Class CoGroupedRDD<K>

Object
org.apache.spark.rdd.RDD<scala.Tuple2<K,scala.collection.Iterable<?>[]>>
org.apache.spark.rdd.CoGroupedRDD<K>
All Implemented Interfaces:
Serializable, org.apache.spark.internal.Logging, scala.Serializable

public class CoGroupedRDD<K> extends RDD<scala.Tuple2<K,scala.collection.Iterable<?>[]>>
:: DeveloperApi :: An RDD that cogroups its parents. For each key k in parent RDDs, the resulting RDD contains a tuple with the list of values for that key.

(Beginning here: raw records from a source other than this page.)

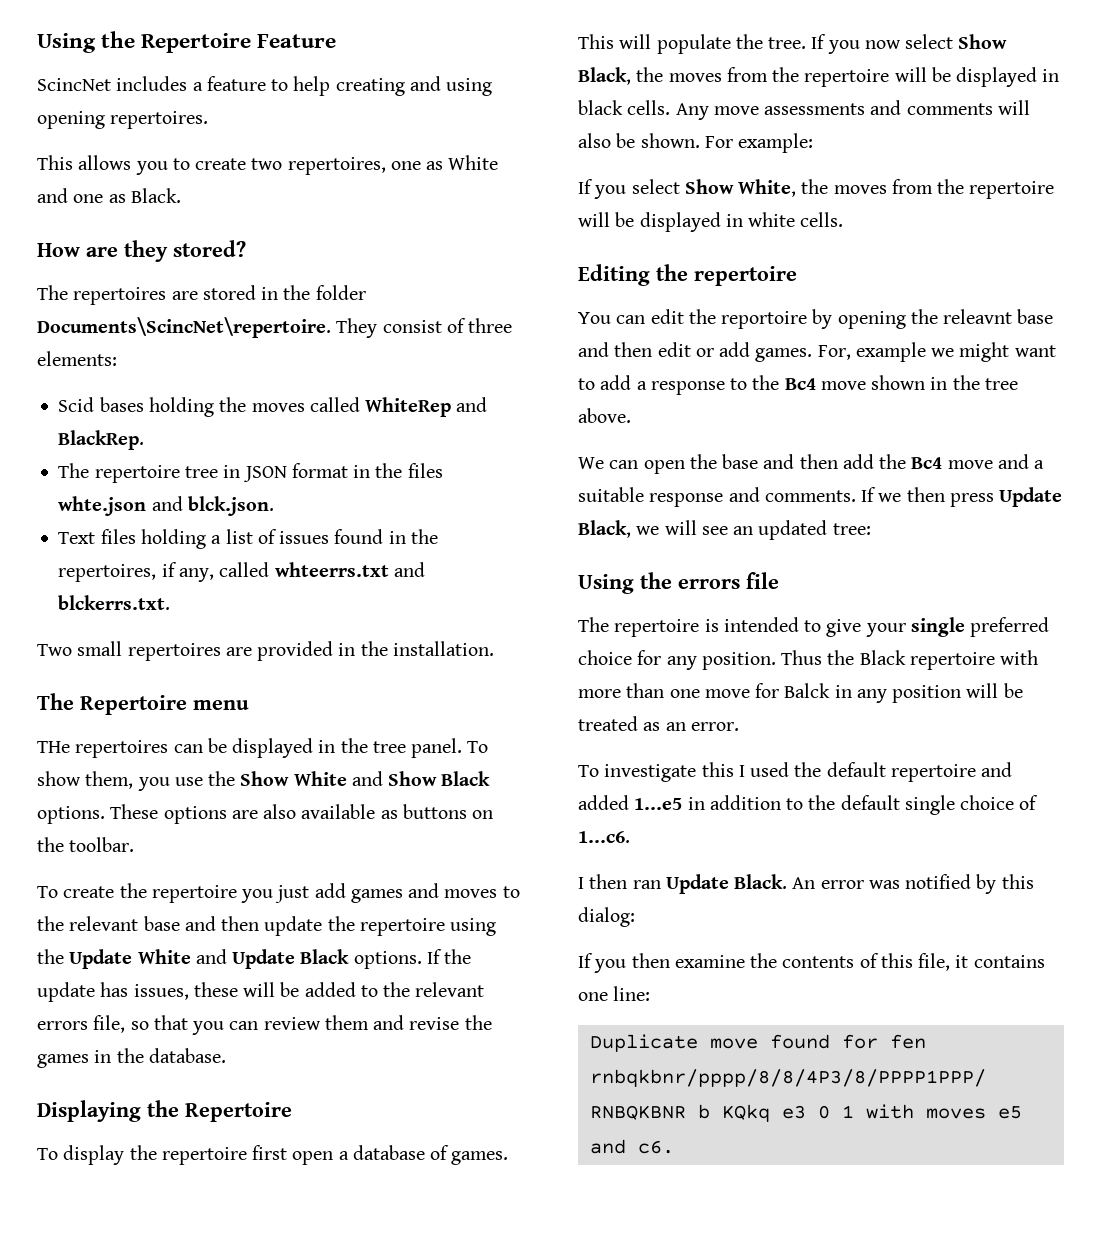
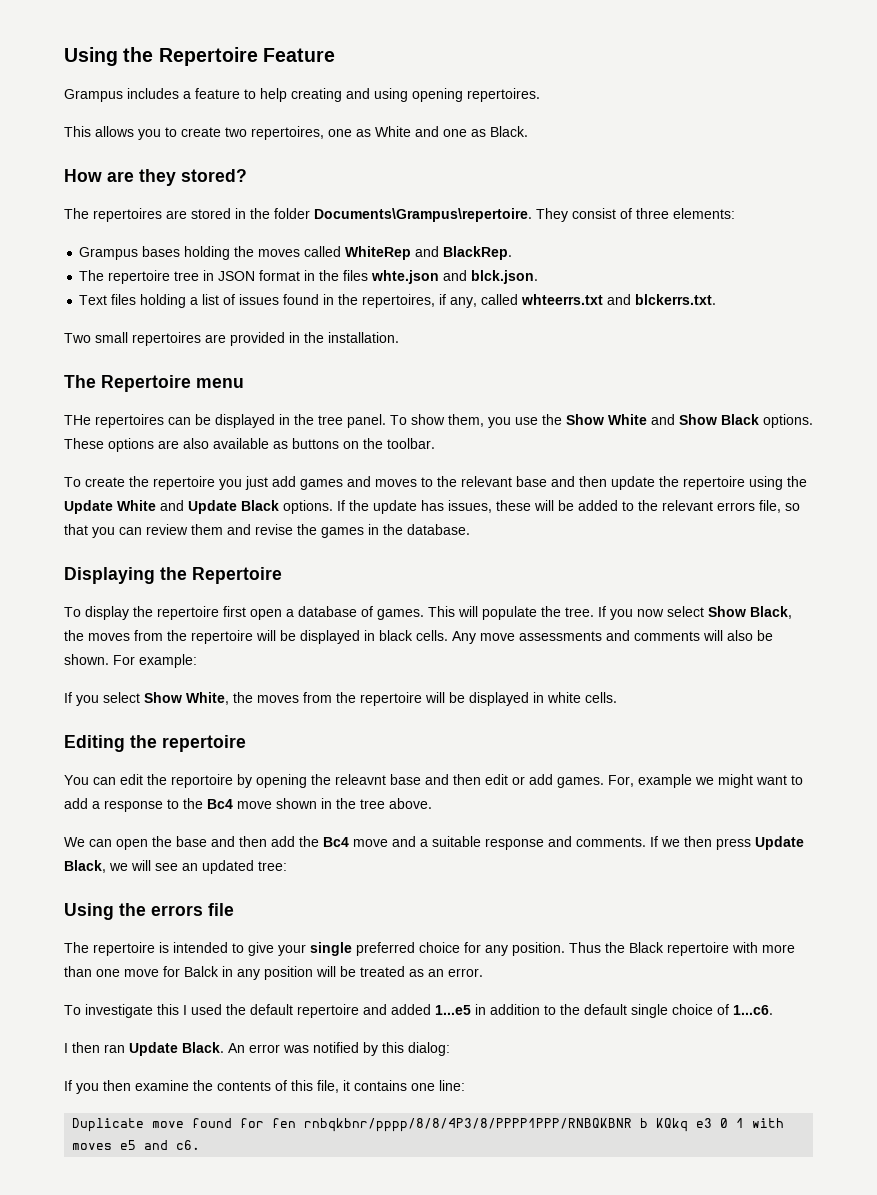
[37,78,111,91] ScincNet -> [64,89,123,102] Grampus
[37,317,331,338] Documents\ScincNet\repertoire. -> [314,208,532,222] Documents\Grampus\repertoire.
[58,397,95,412] Scid -> [79,247,139,260] Grampus

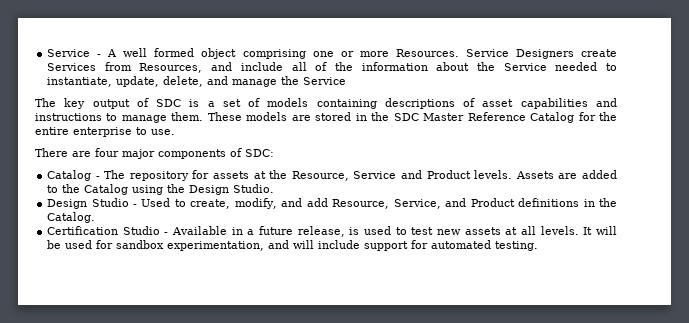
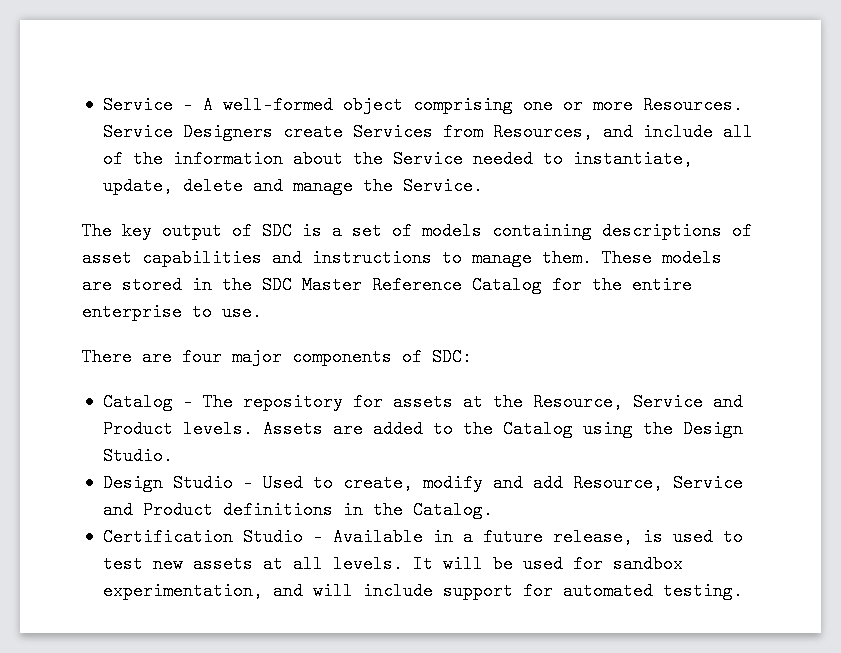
[123,48,195,57] well formed -> [222,96,333,114] well-formed
[163,76,204,87] delete, -> [182,177,243,195] delete
[303,77,347,85] Service -> [402,177,483,195] Service.
[234,198,277,209] modify, -> [422,474,483,492] modify
[393,199,441,209] Service, -> [672,474,743,492] Service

param: rdds parent RDDs. param: part partitioner used to partition the shuffle output

See Also:
Note:
This is an internal API. We recommend users use RDD.cogroup(...) instead of instantiating this directly.
  • Constructor Details

    • CoGroupedRDD

      public CoGroupedRDD(scala.collection.Seq<RDD<? extends scala.Product2<K,?>>> rdds, Partitioner part, scala.reflect.ClassTag<K> evidence$1)
  • Method Details

    • clearDependencies

      public void clearDependencies()
    • compute

      public scala.collection.Iterator<scala.Tuple2<K,scala.collection.Iterable<?>[]>> compute(Partition s, TaskContext context)
      Description copied from class: RDD
      :: DeveloperApi :: Implemented by subclasses to compute a given partition.
      Specified by:
      compute in class RDD<scala.Tuple2<K,scala.collection.Iterable<?>[]>>
      Parameters:
      s - (undocumented)
      context - (undocumented)
      Returns:
      (undocumented)
    • getDependencies

      public scala.collection.Seq<Dependency<?>> getDependencies()
    • getPartitions

      public Partition[] getPartitions()
    • partitioner

      public scala.Some<Partitioner> partitioner()
      Description copied from class: RDD
      Optionally overridden by subclasses to specify how they are partitioned.
      Overrides:
      partitioner in class RDD<scala.Tuple2<K,scala.collection.Iterable<?>[]>>
    • rdds

      public scala.collection.Seq<RDD<? extends scala.Product2<K,?>>> rdds()
    • setSerializer

      public CoGroupedRDD<K> setSerializer(Serializer serializer)
      Set a serializer for this RDD's shuffle, or null to use the default (spark.serializer)